Armed with my newfound geologic knowledge and Goldstein’s decades of expertise, we headed into the park. “It’s going to be like riding a bike,” says Goldstein, adding that once you know the secret history hiding in the rocks, “you’re going to see it everywhere.”

Field Trip: Stop 1

Sedimentary Bedding and Continental Collision, Magmatic Dikes and Glacial Striations

Standing on Umpire Rock, a short walk from the park’s Columbus Circle entrance, you can see evidence of sedimentary bedding in the rocks’ lines. The sedimentation was cyclical, with coarse, sandy layers alternating with fine clay layers, slowly eroding over millions of years into the Iapetus Ocean.

Goldstein: “The way erosion works is that when it rains, it erodes stuff that’s above the ocean and deposits it into the ocean. That’s how the Manhattan Schist formed. When you deposit stuff into the ocean, it settles down in flat, horizontal layers below the water line.” ►

Goldstein: “These rocks were just happily sitting beneath the ocean in flat, horizontal sheets — like a piece of paper — and then the ocean closed about 450–500 million years ago and a continent roughly the size of present-day Japan slammed into North America. It buried those sediments. Imagine what would happen if a continent slammed into something; it would mangle things. So here we see evidence of both events: the deposition of these rocks as flat sedimentary rocks, and folding of the sedimentary layers from the continental collision.” ►

After the soft sediments were deeply buried, heated and baked into hard rock, molten rock (magma) cut dikes (sheets of rock that cut across older rock beds) in the rock. You can see the lines of the lighter-colored magma cutting across the sedimentary bedding.

Goldstein: “This line is actually coming from a magma that formed below, came up through here and went right across it after the entire area got folded up [in the continental collision]. You can follow it as it goes right across the layers.” ►

Glacial Striations can be seen along the sedimentary bedding, where the slow flow of glacial ice from the last Ice Age carved out paths in the rock.

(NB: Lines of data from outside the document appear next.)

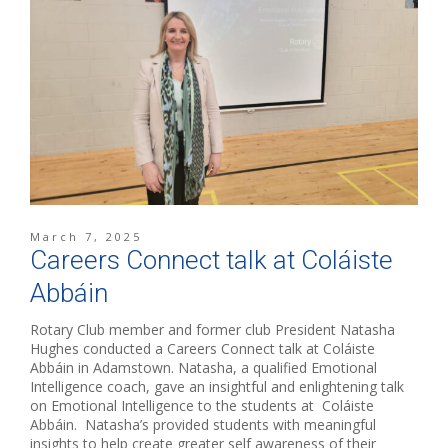
March 7, 2025
Careers Connect talk at Coláiste
Abbáin
Rotary Club member and former club President Natasha
Hughes conducted a Careers Connect talk at Coláiste
Abbáin in Adamstown. Natasha, a qualified Emotional
Intelligence coach, gave an insightful and enlightening talk
on Emotional Intelligence to the students at Coláiste
Abbáin. Natasha’s provided students with meaningful
insights to help create greater self awareness of their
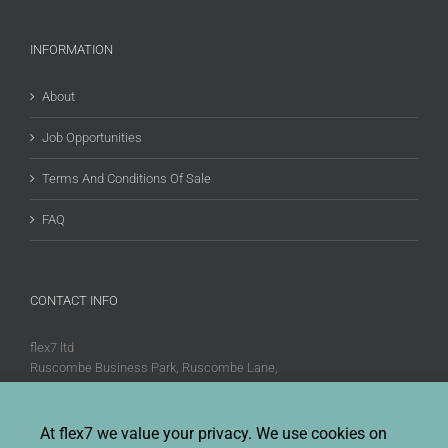
INFORMATION
About
Job Opportunities
Terms And Conditions Of Sale
FAQ
CONTACT INFO
flex7 ltd
Ruscombe Business Park, Ruscombe Lane,
Twyford, Berks, RG10 9JW
Phone:
+44 (0)20 8580 1066
At flex7 we value your privacy. We use cookies on
Fax:
+44 (0)20 8580 1062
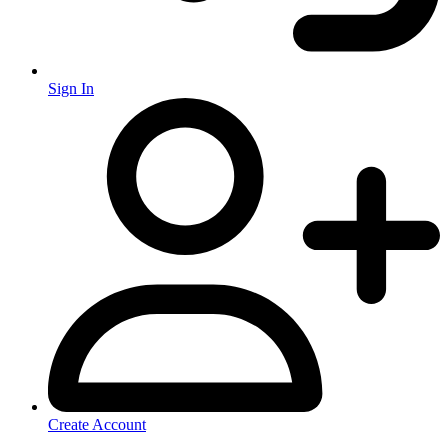
Sign In
Create Account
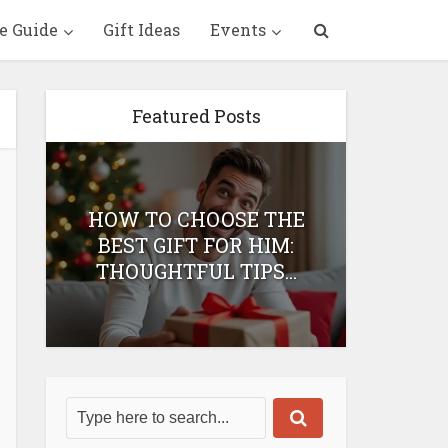
e Guide
Gift Ideas
Events
Featured Posts
HOW TO CHOOSE THE
HOW 
T
BEST GIFT FOR HIM:
BEST 
THOUGHTFUL TIPS...
H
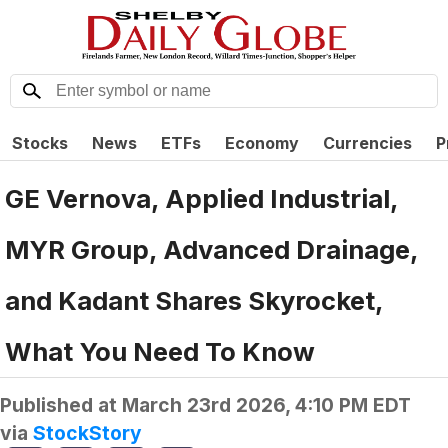
Stocks
News
ETFs
Economy
Currencies
P
GE Vernova, Applied Industrial,
MYR Group, Advanced Drainage,
and Kadant Shares Skyrocket,
What You Need To Know
Published at
March 23rd 2026, 4:10 PM EDT
via
StockStory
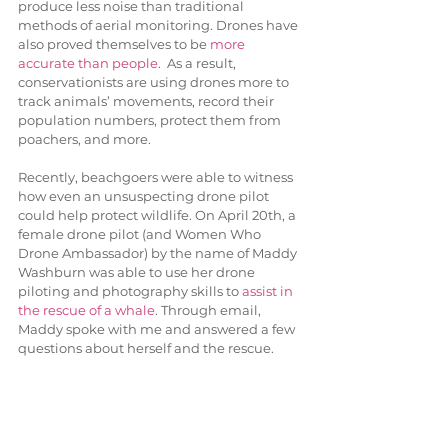
produce less noise than traditional 
methods of aerial monitoring. Drones have 
also proved themselves to be 
more 
accurate than people
.  As a result, 
conservationists are using drones more to 
track animals’ movements, record their 
population numbers, protect them from 
poachers, and more. 
Recently, beachgoers were able to witness 
how even an unsuspecting drone pilot 
could help protect wildlife. On April 20th, a 
female drone pilot (and Women Who 
Drone Ambassador) by the name of Maddy 
Washburn was able to use her drone 
piloting and photography skills to 
assist in 
the rescue of a whale
. Through email, 
Maddy spoke with me and answered a few 
questions about herself and the rescue.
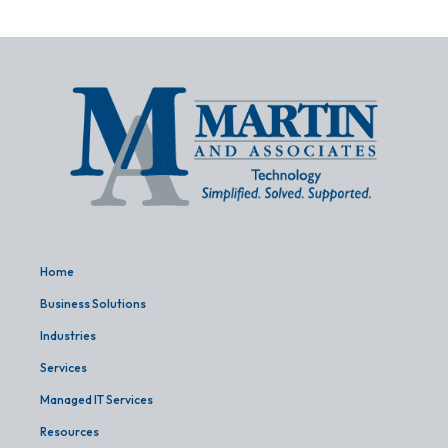
Home
Business Solutions
Industries
Services
Managed IT Services
Resources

Goldstein: “These are my favorite glacial grooves in New York City; you can see that they are long, wave-like, wide grooves. If you look closer, you can see smaller grooves all going in the same direction. What was formed here 20,000 years ago is still pretty much the same.” ►

Field Trip: Stop 2

Erratic Boulders

Erratic boulders are rocks that were transported from somewhere else; the erratics in Central Park are evidence of the glacier that covered Manhattan during the last Ice Age. Erratics can be easily identified; they are clearly different from the schist that comprises most of lower Manhattan.

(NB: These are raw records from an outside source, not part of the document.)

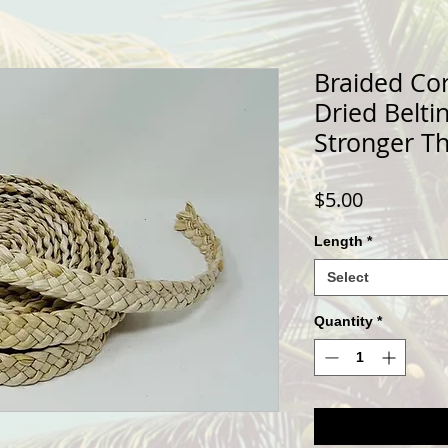
Braided Co
Dried Belti
Stronger T
Price
$5.00
Length
*
Select
Quantity
*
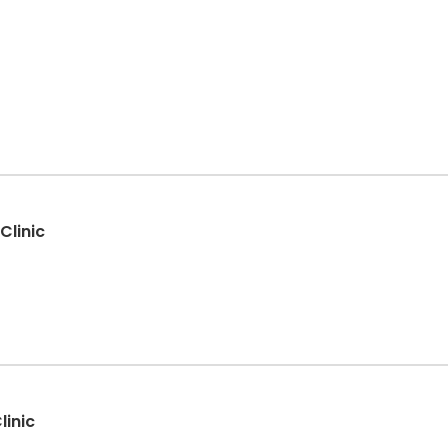
Clinic
linic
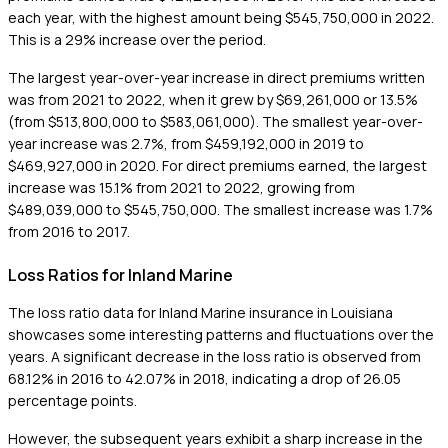
each year, with the highest amount being $545,750,000 in 2022.
This is a 29% increase over the period.
The largest year-over-year increase in direct premiums written
was from 2021 to 2022, when it grew by $69,261,000 or 13.5%
(from $513,800,000 to $583,061,000). The smallest year-over-
year increase was 2.7%, from $459,192,000 in 2019 to
$469,927,000 in 2020. For direct premiums earned, the largest
increase was 15.1% from 2021 to 2022, growing from
$489,039,000 to $545,750,000. The smallest increase was 1.7%
from 2016 to 2017.
Loss Ratios for Inland Marine
The loss ratio data for Inland Marine insurance in Louisiana
showcases some interesting patterns and fluctuations over the
years. A significant decrease in the loss ratio is observed from
68.12% in 2016 to 42.07% in 2018, indicating a drop of 26.05
percentage points.
However, the subsequent years exhibit a sharp increase in the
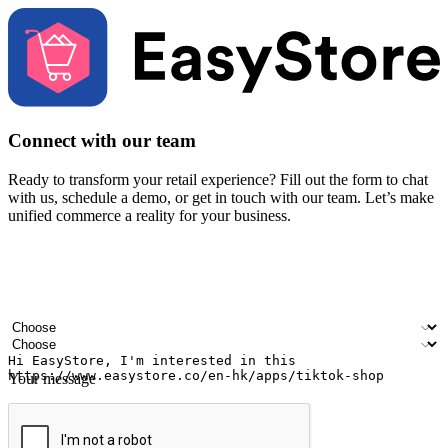
Connect with our team
Ready to transform your retail experience? Fill out the form to chat
with us, schedule a demo, or get in touch with our team. Let’s make
unified commerce a reality for your business.
Your name
Company name
Email address
Contact number
Industry
Number of outlets
Your message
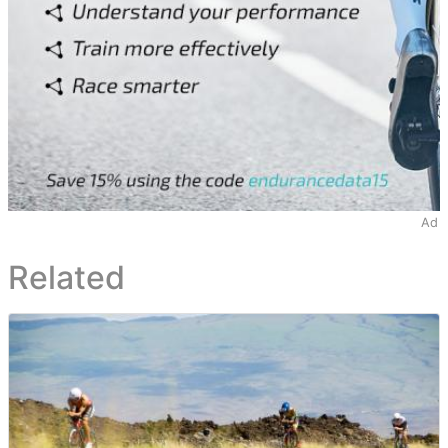
Ad
Related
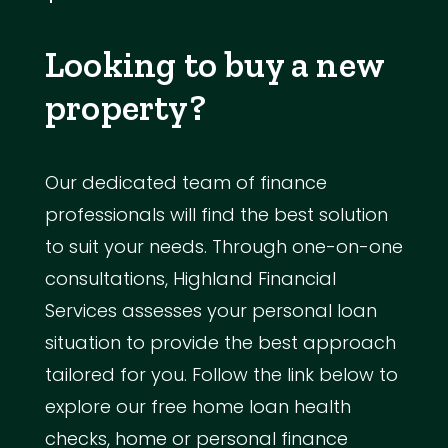
Looking to buy a new
property?
Our dedicated team of finance
professionals will find the best solution
to suit your needs. Through one-on-one
consultations, Highland Financial
Services assesses your personal loan
situation to provide the best approach
tailored for you. Follow the link below to
explore our free home loan health
checks, home or personal finance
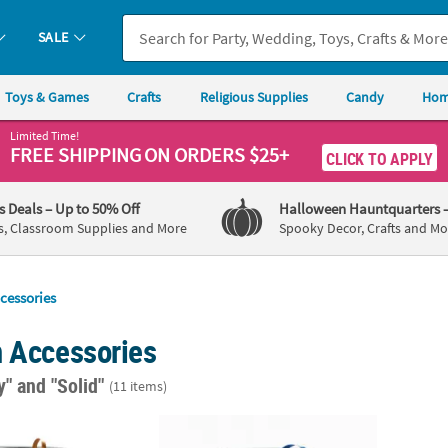
SALE
Toys & Games
Crafts
Religious Supplies
Candy
Hom
Limited Time!
FREE SHIPPING
ON ORDERS $25+
CLICK TO APPLY
's Deals
– Up to 50% Off
Halloween Hauntquarters
s, Classroom Supplies and More
Spooky Decor, Crafts and Mo
cessories
n Accessories
ay"
and "Solid"
(11 items)
 Ribbon
Royal Blue Curling Ribbon on Roll
3/16"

Goldstein: “Glaciers can carry things long ways — even if they’re heavy — because glaciers don’t care how heavy these things are. So glaciers can carry rocks and then when glaciers melt, they deposit them. You can see that this boulder is totally different; you don’t see any indication of sedimentary layering — that rock came from somewhere else.” ►

Field Trip: Stop 3

Roche Moutonée and Plucking

A Roche Moutonée is a geological feature formed by glaciers moving over rocks, characterized by a smooth, shallow sloping backside and a steep drop-off.

Goldstein: “This is a small example of this glacial feature that we can see in lots of different places, like Camel’s Hump in Vermont or Lembert Dome in Yosemite National Park. The shape of it slopes gradually upward, in the direction of glacial movement, and then falls into a cliff.” ►

A Roche Moutonée is also defined by its craggy frontside and “plucking” — pieces of rock ripped off the stone.

Goldstein: “During the Ice Age, the glacier was moving right across this rock going over our heads; there was a downslope here and the bottom of the glacier was actually water. When the pressure decreased because there was more space from the downslope, the water turned into ice, then the ice filled these crevices and expanded in the cracks. As the glacier continued moving forward, it plucked the rocks off.”